MESOP FOCUS : Aleppo: Zwischen dem Operationszentrum »Labbaiki Ukhtah« und den Volksverteidigungseinheiten (YPG) der Partei der Demokratischen Union (PYD) vereinbarte Eckpunkte
KURDWATCH GERMANY – Neues Dokument:KurdWatch, 31. August 2015 – Am 2. Mai 2015 haben Vertreter von fünfzehn vorwiegend islamistischen Kampfverbänden in Aleppo die Gründung eines Operationszentrums bekannt gegeben. In einer Videobotschaft erklärten sie, das Operationszentrum solle den Namen »Labbaiki Ukhtah« (»Zu Diensten, Schwester«) tragen und die Bewohner des Stadtviertels Schaikh Maqsud in Aleppo gegen Angriffe der Volksverteidigungseinheiten (YPG) der Partei der Demokratischen Union (PYD) und des Asayiş, des Sicherheitsdienstes der PYD, verteidigen.
Dem Operationszentrum gehörten die folgenden Gruppen an:
1. Ahfad as‑Salatin
2. Kataʾib Abu ʿAmara
3. Harakat Ahrar asch‑Scham al‑Islamiya
4. Kataʾib as‑Safwa
5. al‑Faudsch al‑Auwal
6. Dschabhat an‑Nusra
7. Ahrar Suriya
8. Harakat Nuruddin az‑Zanki
9. al‑Dschabha al‑Kurdiya
10. al‑Firqa 16
11. Harakat Fadschr asch‑Scham al‑Islamiya
12. al‑Dschabha asch‑Schamiya
13. Kataʾib Thuwwar asch‑Scham
14. Failaq asch‑Scham
15. Dschaisch al‑Islam
Begründet wurde das Bündnis damit, dass Kämpfer der YPG in dem bis dahin von ihr allein kontrollierten kurdischen Stadtteil Schaikh Maqsud eine verschleierte Bewohnerin erst an einem Kontrollpunkt beleidigt und später aufgefordert hätten, ihr Haus zu räumen.

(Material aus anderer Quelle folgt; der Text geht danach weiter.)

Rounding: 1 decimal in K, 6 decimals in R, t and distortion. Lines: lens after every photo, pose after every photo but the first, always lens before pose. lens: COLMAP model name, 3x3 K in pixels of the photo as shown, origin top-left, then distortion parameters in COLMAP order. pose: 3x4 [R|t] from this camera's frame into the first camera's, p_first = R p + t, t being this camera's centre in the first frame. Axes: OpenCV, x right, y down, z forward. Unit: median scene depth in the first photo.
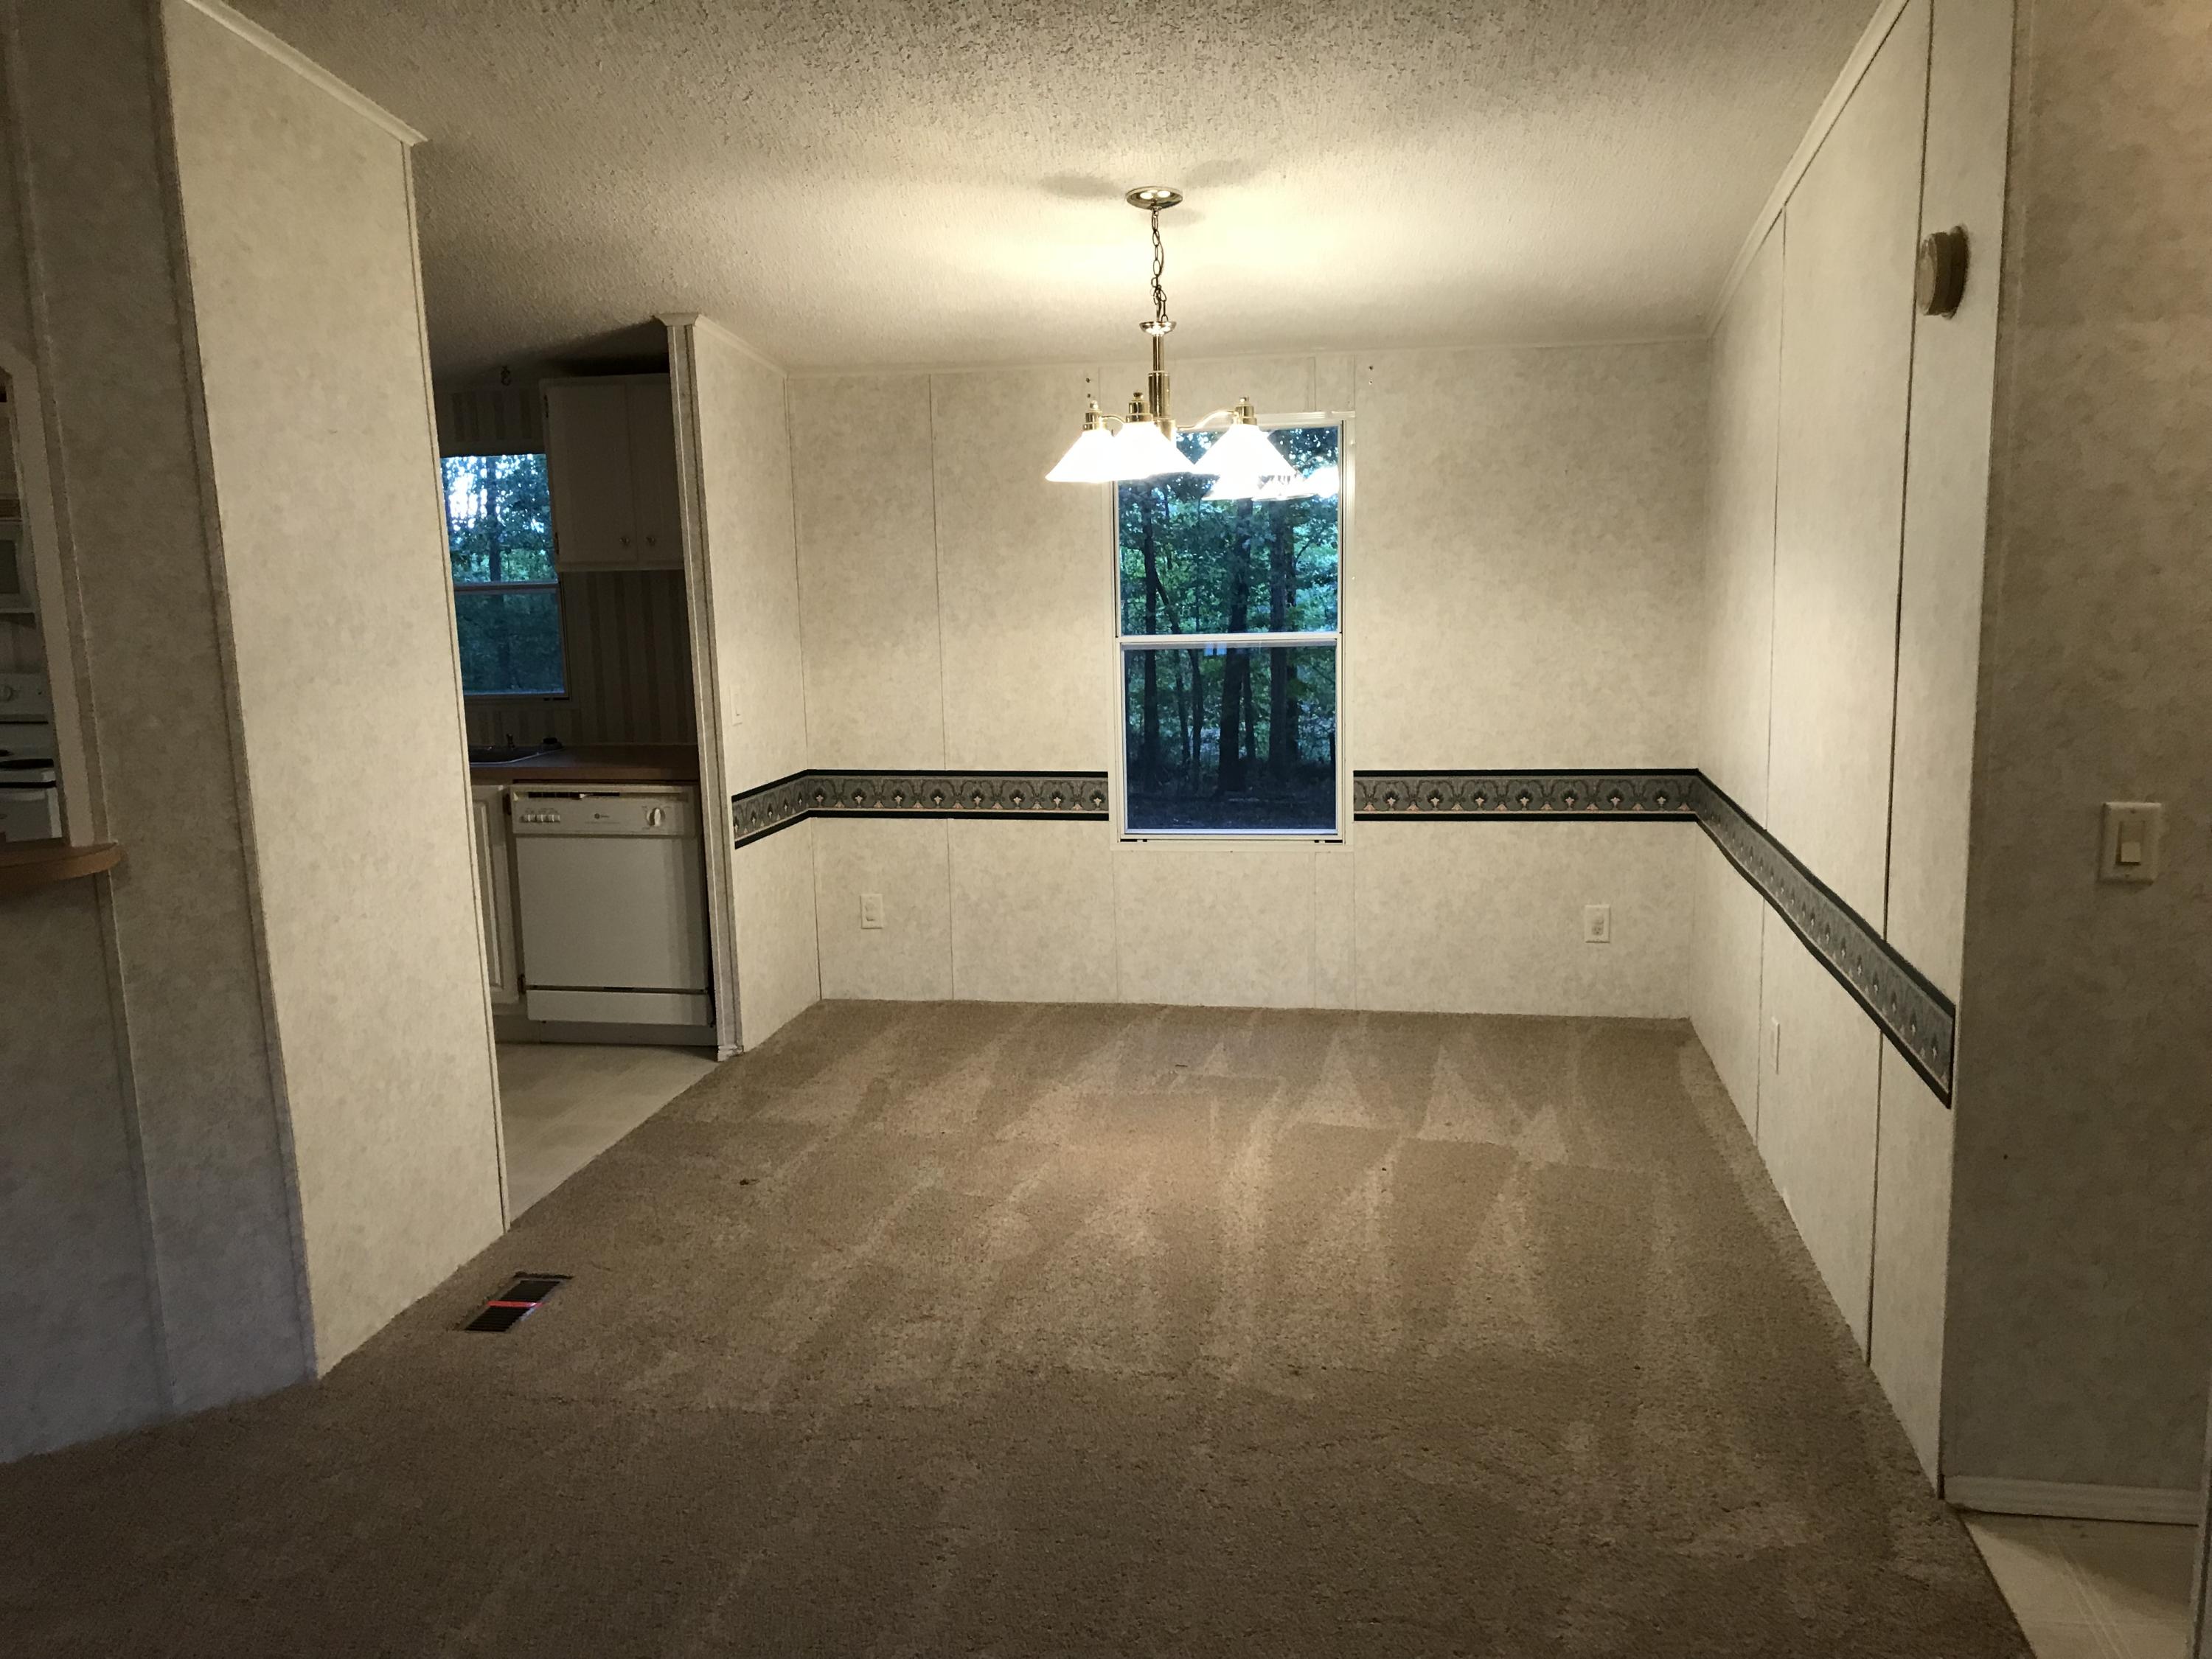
lens RADIAL K [[1828.4, 0, 1114.8], [0, 1828.4, 842.9], [0, 0, 1]] dist [-0.003594, 0.014467]
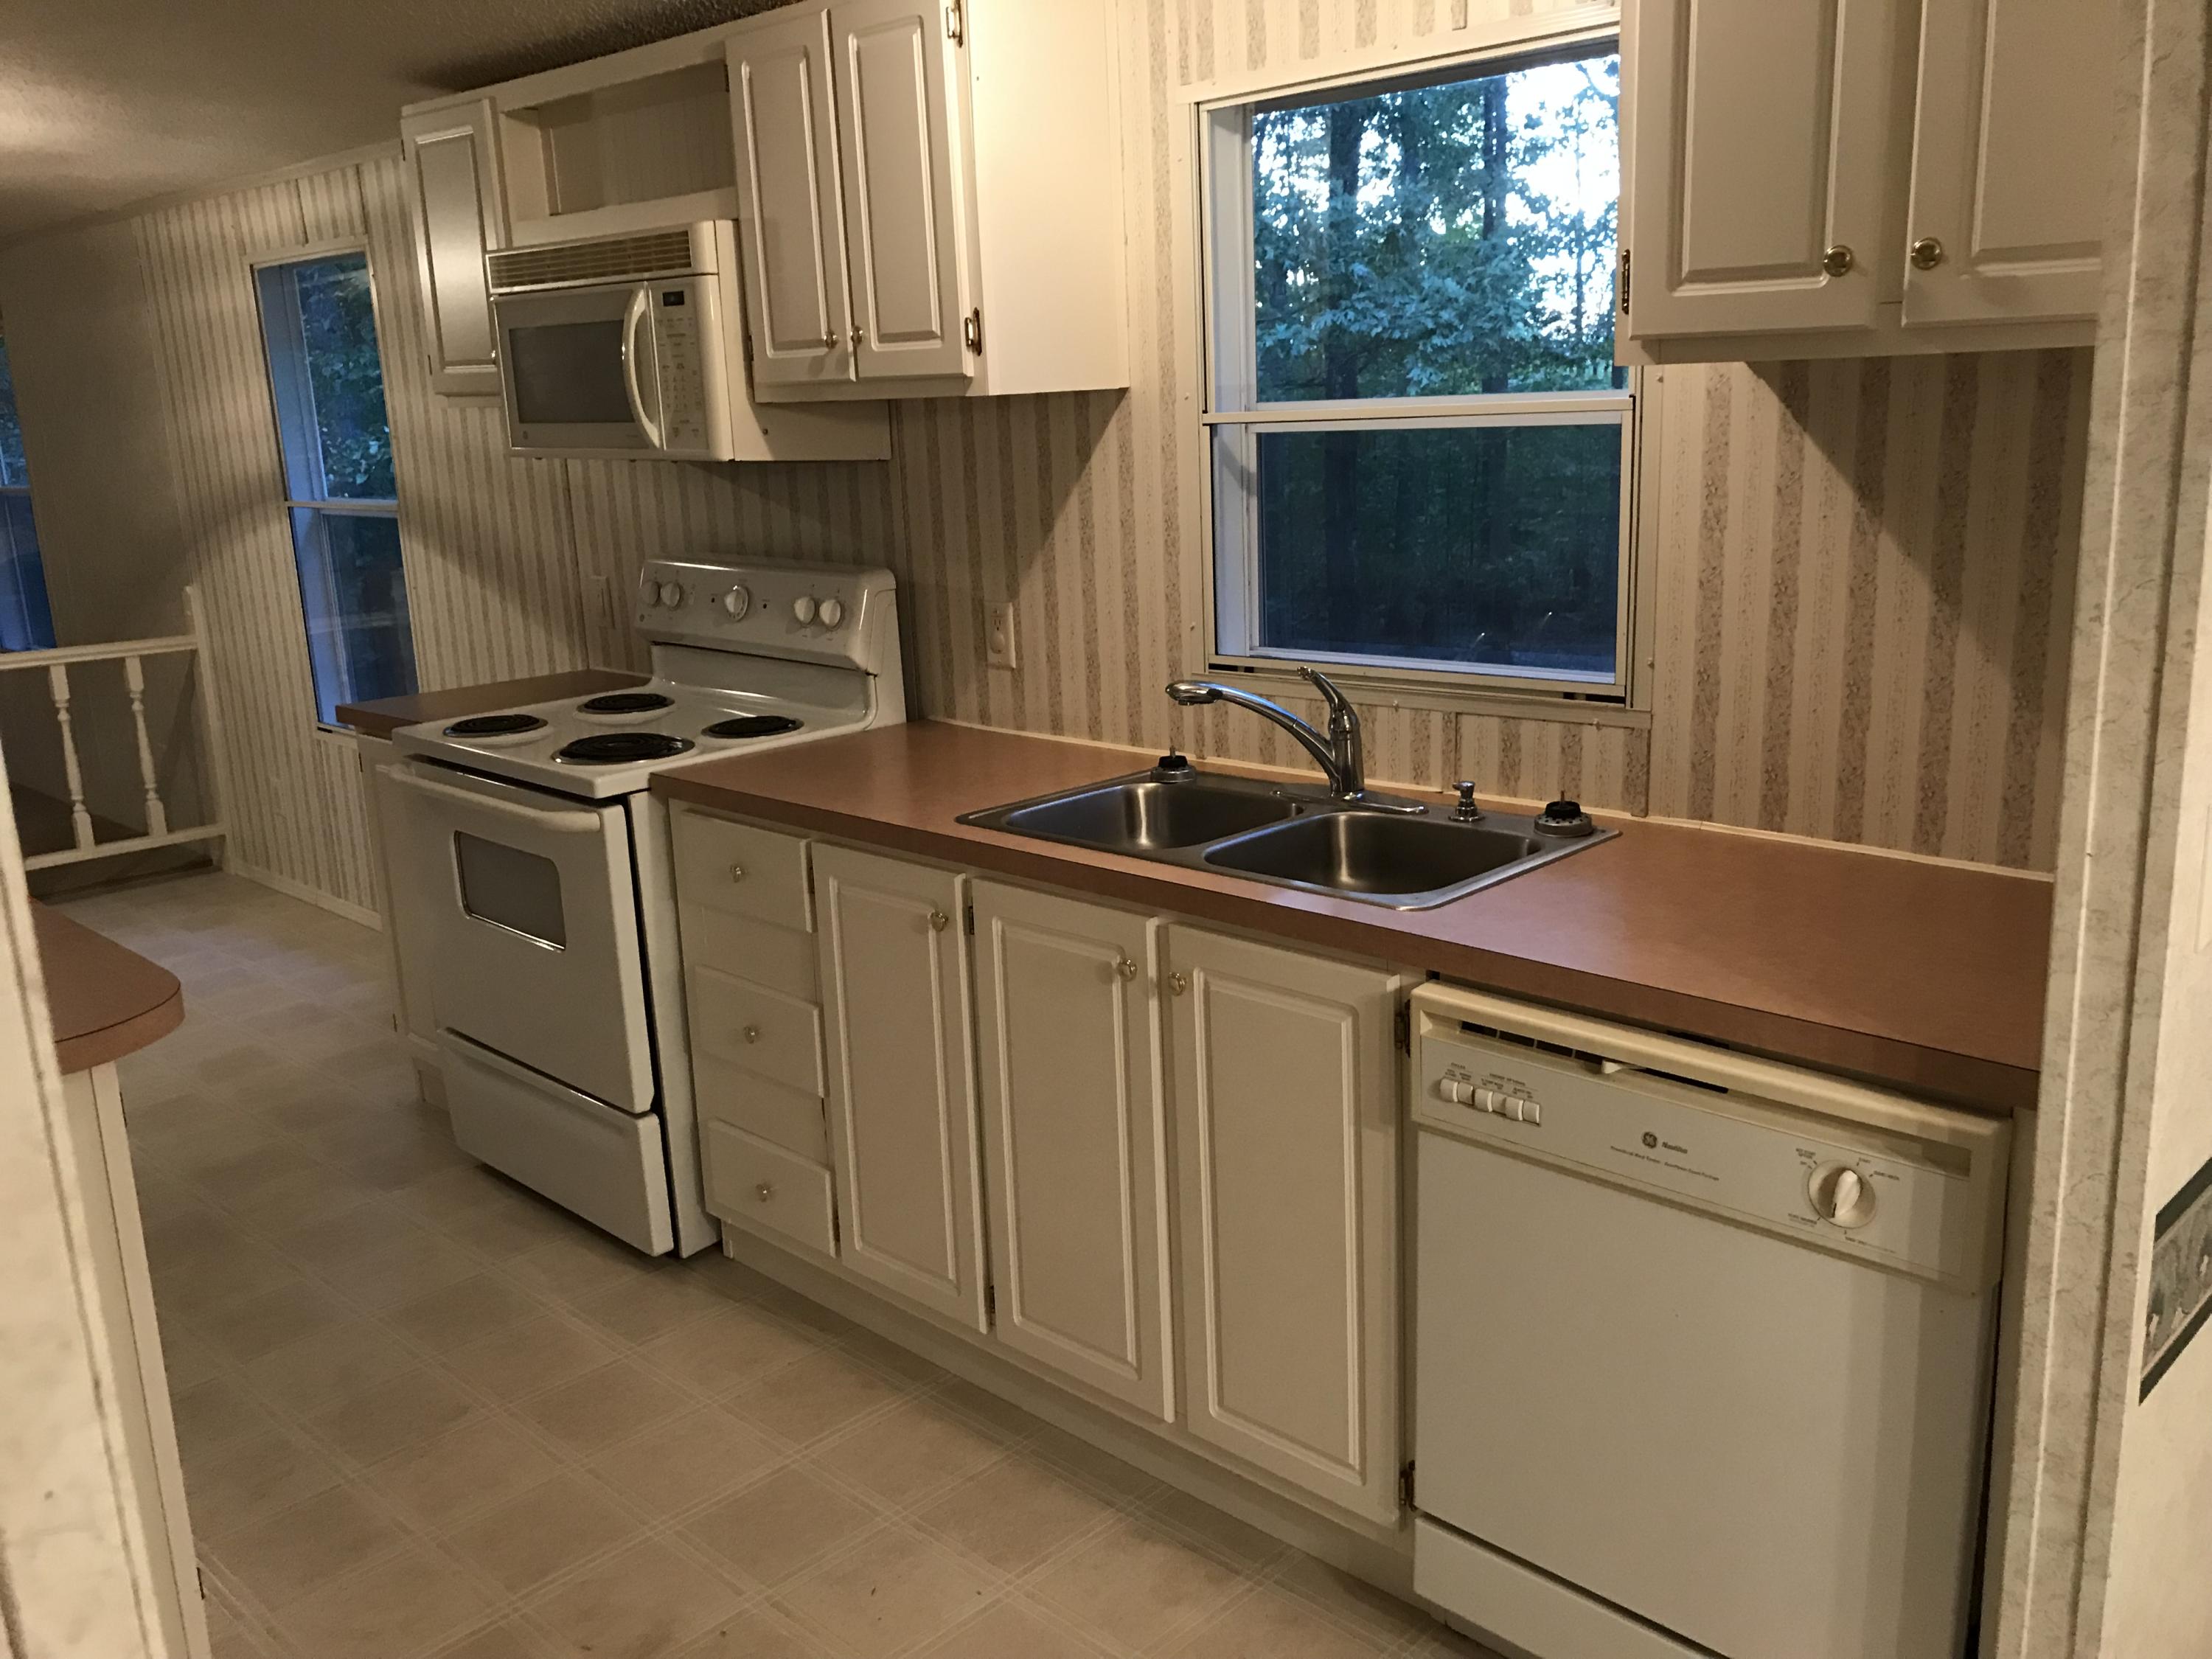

Am 4. Mai unterschrieb das Bündnis eine Vereinbarung mit den Volksverteidigungseinheiten. Letztere verpflichteten sich, die für den Übergriff auf die Frau Verantwortlichen einem juristischen Ausschuss mit Sitz im Büro von al‑Dschabha asch‑Schamiya zu übergeben. Darüber hinaus wurde vereinbart, dass die YPG in Schaikh Maqsud die alleinige Kontrolle verliert und das Viertel nicht als Teil der Übergangsverwaltung der PYD behandelt wird. Ferner wurde ein Gefangenenaustausch zwischen beiden Seiten beschlossen.
Bei der Umsetzung des Abkommens kam es zu Verzögerungen: Das Bündnis »Labbaiki Ukhtah« hatte am 24. Mai 2015 eine zweitägige Frist gesetzt, innerhalb derer die YPG die Vereinbarungen von Anfang Mai umsetzen sollte. Am 26. Mai griffen Kämpfer des Bündnisses Stellungen der YPG an und verletzten zwei Personen. Wenige Stunden später trafen sich Vertreter beider Seiten und einigten sich auf eine Waffenruhe. In einem Video erklärte ein Vertreter der YPG, die Vereinbarungen würden kurzfristig umgesetzt werden.
Der Recherche von KurdWatch zufolge ist es hierzu jedoch nur teilweise gekommen. So ist nichts von einem offiziellen Gefangenaustausch bekannt geworden. Die Kontrolle über das Viertel Schaikh Maqsud hingegen wurde aufgeteilt. Die syrische Opposition, die inklusive sämtlicher islamistischer Gruppen mit Ausnahme des Islamischen Staats (IS) seit mehreren Monaten eine Einheit bildet, kontrolliert den Osten des Stadtteils, die PYD hingegen den Westen. Darüber hinaus unterhält die PYD in dem von ihr kontrollierten Gebiet bis heute sogenannte Straßenräte, Selbstverwaltungsgremien, die unter anderem Hilfsgüter verteilen.
KurdWatch publiziert das von »Labbaiki Ukhtah« und der YPG unterzeichnete Dokument. Dieses steht exemplarisch für die fragilen Bündnisse ideologisch unterschiedlichster Gruppierungen, die insbesondere in stark umkämpften, ethnisch und religiös heterogenen Gebieten wie Aleppo geschlossen (und wieder aufgekündigt) werden.